## [Problem description]
Transcribe every line of text in the data below word for word, omitting the pictures.

(Beginning of Dataset excerpts)

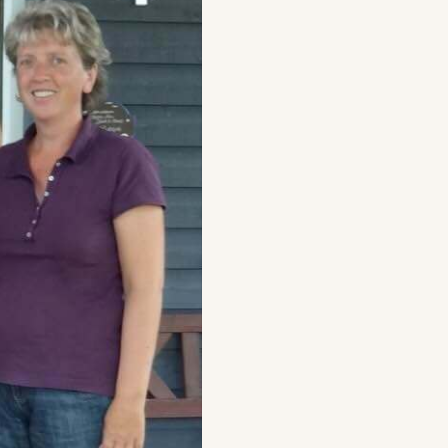
報名說明會，讓顧問幫你選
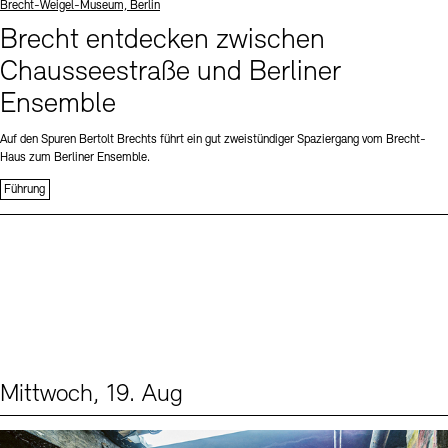
Standort
Brecht-Weigel-Museum, Berlin
Brecht entdecken zwischen
Chausseestraße und Berliner
Ensemble
Auf den Spuren Bertolt Brechts führt ein gut zweistündiger Spaziergang vom Brecht-
Haus zum Berliner Ensemble.
Führung
Mittwoch, 19. Aug
Events (1)
Sprache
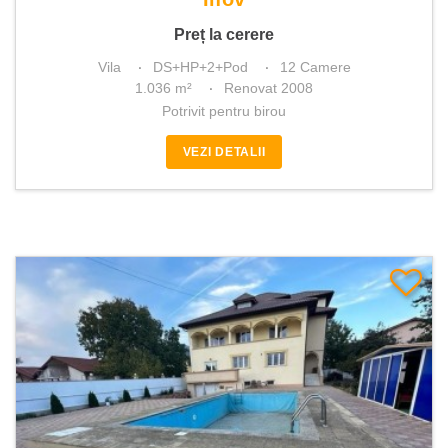
Preț la cerere
Vila
DS+HP+2+Pod
12 Camere
1.036 m²
Renovat 2008
Potrivit pentru birou
VEZI DETALII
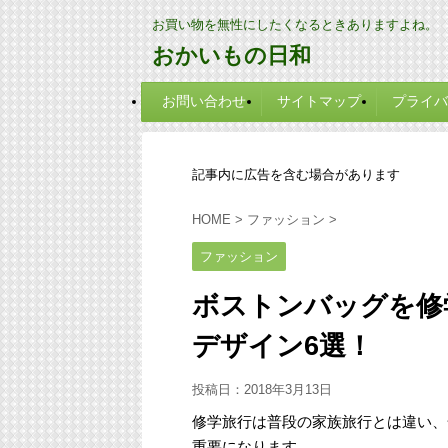
お買い物を無性にしたくなるときありますよね。
おかいもの日和
お問い合わせ
サイトマップ
プライバ
記事内に広告を含む場合があります
HOME
>
ファッション
>
ファッション
ボストンバッグを修
デザイン6選！
投稿日：
2018年3月13日
修学旅行は普段の家族旅行とは違い、
重要になります。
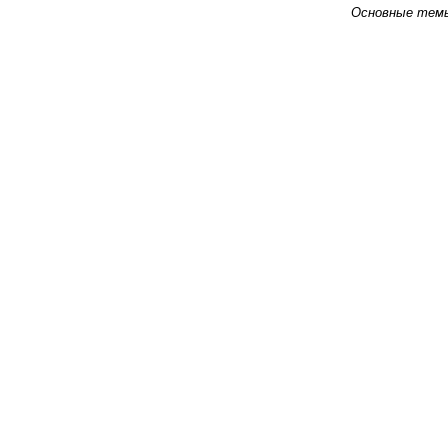
Основные тем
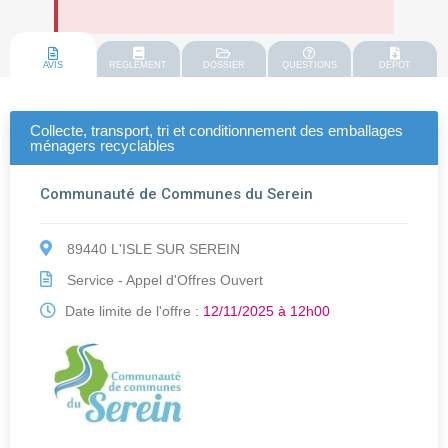
AVIS
REGLEMENT
DOSSIER
QUESTIONS
DEPOT
Collecte, transport, tri et conditionnement des emballages
ménagers recyclables
Communauté de Communes du Serein
89440 L'ISLE SUR SEREIN
Service - Appel d'Offres Ouvert
Date limite de l'offre :
12/11/2025 à 12h00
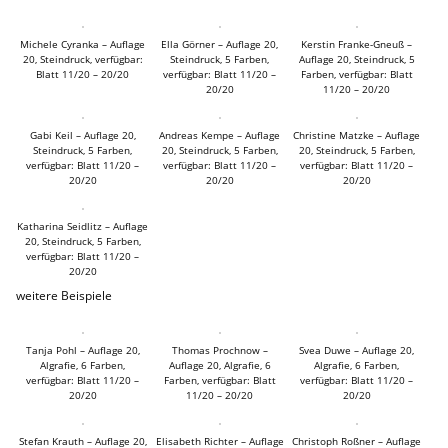
Michele Cyranka – Auflage
Ella Görner – Auflage 20,
Kerstin Franke-Gneuß –
20, Steindruck, verfügbar:
Steindruck, 5 Farben,
Auflage 20, Steindruck, 5
Blatt 11/20 – 20/20
verfügbar: Blatt 11/20 –
Farben, verfügbar: Blatt
20/20
11/20 – 20/20
Gabi Keil – Auflage 20,
Andreas Kempe – Auflage
Christine Matzke – Auflage
Steindruck, 5 Farben,
20, Steindruck, 5 Farben,
20, Steindruck, 5 Farben,
verfügbar: Blatt 11/20 –
verfügbar: Blatt 11/20 –
verfügbar: Blatt 11/20 –
20/20
20/20
20/20
Katharina Seidlitz – Auflage
20, Steindruck, 5 Farben,
verfügbar: Blatt 11/20 –
20/20
weitere Beispiele
Tanja Pohl – Auflage 20,
Thomas Prochnow –
Svea Duwe – Auflage 20,
Algrafie, 6 Farben,
Auflage 20, Algrafie, 6
Algrafie, 6 Farben,
verfügbar: Blatt 11/20 –
Farben, verfügbar: Blatt
verfügbar: Blatt 11/20 –
20/20
11/20 – 20/20
20/20
Stefan Krauth – Auflage 20,
Elisabeth Richter – Auflage
Christoph Roßner – Auflage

(End of Dataset excerpts)

## [Response to the exercise]
報名說明會，讓顧問幫你選
Standort
Brecht-Weigel-Museum, Berlin
Brecht entdecken zwischen
Chausseestraße und Berliner
Ensemble
Auf den Spuren Bertolt Brechts führt ein gut zweistündiger Spaziergang vom Brecht-
Haus zum Berliner Ensemble.
Führung
Mittwoch, 19. Aug
Events (1)
Sprache
Preț la cerere
Vila
DS+HP+2+Pod
12 Camere
1.036 m²
Renovat 2008
Potrivit pentru birou
VEZI DETALII
お買い物を無性にしたくなるときありますよね。
おかいもの日和
お問い合わせ
サイトマップ
プライバ
記事内に広告を含む場合があります
HOME
>
ファッション
>
ファッション
ボストンバッグを修
デザイン6選！
投稿日：
2018年3月13日
修学旅行は普段の家族旅行とは違い、
重要になります。
Основные тем
AVIS
REGLEMENT
DOSSIER
QUESTIONS
DEPOT
Collecte, transport, tri et conditionnement des emballages
ménagers recyclables
Communauté de Communes du Serein
89440 L'ISLE SUR SEREIN
Service - Appel d'Offres Ouvert
Date limite de l'offre :
12/11/2025 à 12h00
Michele Cyranka – Auflage
Ella Görner – Auflage 20,
Kerstin Franke-Gneuß –
20, Steindruck, verfügbar:
Steindruck, 5 Farben,
Auflage 20, Steindruck, 5
Blatt 11/20 – 20/20
verfügbar: Blatt 11/20 –
Farben, verfügbar: Blatt
20/20
11/20 – 20/20
Gabi Keil – Auflage 20,
Andreas Kempe – Auflage
Christine Matzke – Auflage
Steindruck, 5 Farben,
20, Steindruck, 5 Farben,
20, Steindruck, 5 Farben,
verfügbar: Blatt 11/20 –
verfügbar: Blatt 11/20 –
verfügbar: Blatt 11/20 –
20/20
20/20
20/20
Katharina Seidlitz – Auflage
20, Steindruck, 5 Farben,
verfügbar: Blatt 11/20 –
20/20
weitere Beispiele
Tanja Pohl – Auflage 20,
Thomas Prochnow –
Svea Duwe – Auflage 20,
Algrafie, 6 Farben,
Auflage 20, Algrafie, 6
Algrafie, 6 Farben,
verfügbar: Blatt 11/20 –
Farben, verfügbar: Blatt
verfügbar: Blatt 11/20 –
20/20
11/20 – 20/20
20/20
Stefan Krauth – Auflage 20,
Elisabeth Richter – Auflage
Christoph Roßner – Auflage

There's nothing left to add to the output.